● **抜粋箇所**
#####
このサイトは、“ やろう ” と決めて、メンバーが招集されて、約半年でリニューアルオープンしているんです。急ピッチだったのですが、メンバー全員が納得のいく形ではじめられた。ニュースサイトの運営は特有のノウハウが必要だと感じていますが、みんなが未経験者で、自由にオープンな環境で議論を交わせたからというのも大きい気がしています。

そうとはいっても、約半年の準備期間でどのようにして社内交渉やJNNネットワーク各局との調整・連携を進めることができたのでしょうか。南部氏があげたのは、「媒体コンセプト」をしっかり固めること。とてもシンプルな解決策でした。

 

TBS NEWS DIG の媒体コンセプト

TBS NEWS DIG のコンセプトは「掘り起こす、探求する、発見する。」。コンセプトの構築に一番時間をかけた、と南部氏。ここにじっくりと時間を費やしたことで、社内外の関係者のほとんどが媒体コンセプトに共感し、積極的に協力をしてくれるようになりました。

効果はそれだけではありません。サイト構築の方向性に迷ったときに立ち返るものとしても作用しました。またTBS/JNNでは報道特集に代表されるように調査報道に力を入れており、そうした放送との方向性とも合致したと言います。
#####
● **課題内容**
TBS NEWS DIG のリニューアルに関する抜粋で、同サイトの媒体コンセプトとして示されている文言は何か。

(収集データ項目)
#####
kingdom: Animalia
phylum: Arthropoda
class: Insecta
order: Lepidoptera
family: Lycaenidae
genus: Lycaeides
#####
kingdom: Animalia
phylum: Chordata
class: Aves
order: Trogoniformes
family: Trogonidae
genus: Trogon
#####
● **最終回答**
「掘り起こす、探求する、発見する。」